Data extracts:
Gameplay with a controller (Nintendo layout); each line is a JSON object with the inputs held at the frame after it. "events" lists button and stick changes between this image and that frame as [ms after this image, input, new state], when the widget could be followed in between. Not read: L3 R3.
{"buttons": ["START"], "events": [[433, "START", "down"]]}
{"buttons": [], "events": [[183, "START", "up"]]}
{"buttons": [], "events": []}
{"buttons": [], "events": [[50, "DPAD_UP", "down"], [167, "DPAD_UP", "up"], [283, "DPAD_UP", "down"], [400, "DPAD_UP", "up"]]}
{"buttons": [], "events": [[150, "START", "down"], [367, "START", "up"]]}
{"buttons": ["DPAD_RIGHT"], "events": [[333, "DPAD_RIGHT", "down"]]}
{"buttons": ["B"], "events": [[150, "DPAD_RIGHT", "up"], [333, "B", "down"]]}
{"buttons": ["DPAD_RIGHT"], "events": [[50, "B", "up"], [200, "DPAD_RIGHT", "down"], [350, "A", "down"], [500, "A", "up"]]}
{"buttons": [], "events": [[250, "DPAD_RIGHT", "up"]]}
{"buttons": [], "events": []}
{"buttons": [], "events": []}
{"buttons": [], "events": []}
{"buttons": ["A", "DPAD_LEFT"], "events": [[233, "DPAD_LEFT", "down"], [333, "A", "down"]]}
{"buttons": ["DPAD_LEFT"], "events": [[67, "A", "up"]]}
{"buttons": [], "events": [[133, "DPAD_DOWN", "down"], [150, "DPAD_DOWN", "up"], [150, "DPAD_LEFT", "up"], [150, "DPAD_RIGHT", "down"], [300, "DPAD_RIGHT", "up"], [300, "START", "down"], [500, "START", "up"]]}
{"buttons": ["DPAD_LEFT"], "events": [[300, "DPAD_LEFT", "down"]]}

Action item: Repeat all of the data shown above, exactly as it appears.

Result of this exercise:
Gameplay with a controller (Nintendo layout); each line is a JSON object with the inputs held at the frame after it. "events" lists button and stick changes between this image and that frame as [ms after this image, input, new state], when the widget could be followed in between. Not read: L3 R3.
{"buttons": ["START"], "events": [[433, "START", "down"]]}
{"buttons": [], "events": [[183, "START", "up"]]}
{"buttons": [], "events": []}
{"buttons": [], "events": [[50, "DPAD_UP", "down"], [167, "DPAD_UP", "up"], [283, "DPAD_UP", "down"], [400, "DPAD_UP", "up"]]}
{"buttons": [], "events": [[150, "START", "down"], [367, "START", "up"]]}
{"buttons": ["DPAD_RIGHT"], "events": [[333, "DPAD_RIGHT", "down"]]}
{"buttons": ["B"], "events": [[150, "DPAD_RIGHT", "up"], [333, "B", "down"]]}
{"buttons": ["DPAD_RIGHT"], "events": [[50, "B", "up"], [200, "DPAD_RIGHT", "down"], [350, "A", "down"], [500, "A", "up"]]}
{"buttons": [], "events": [[250, "DPAD_RIGHT", "up"]]}
{"buttons": [], "events": []}
{"buttons": [], "events": []}
{"buttons": [], "events": []}
{"buttons": ["A", "DPAD_LEFT"], "events": [[233, "DPAD_LEFT", "down"], [333, "A", "down"]]}
{"buttons": ["DPAD_LEFT"], "events": [[67, "A", "up"]]}
{"buttons": [], "events": [[133, "DPAD_DOWN", "down"], [150, "DPAD_DOWN", "up"], [150, "DPAD_LEFT", "up"], [150, "DPAD_RIGHT", "down"], [300, "DPAD_RIGHT", "up"], [300, "START", "down"], [500, "START", "up"]]}
{"buttons": ["DPAD_LEFT"], "events": [[300, "DPAD_LEFT", "down"]]}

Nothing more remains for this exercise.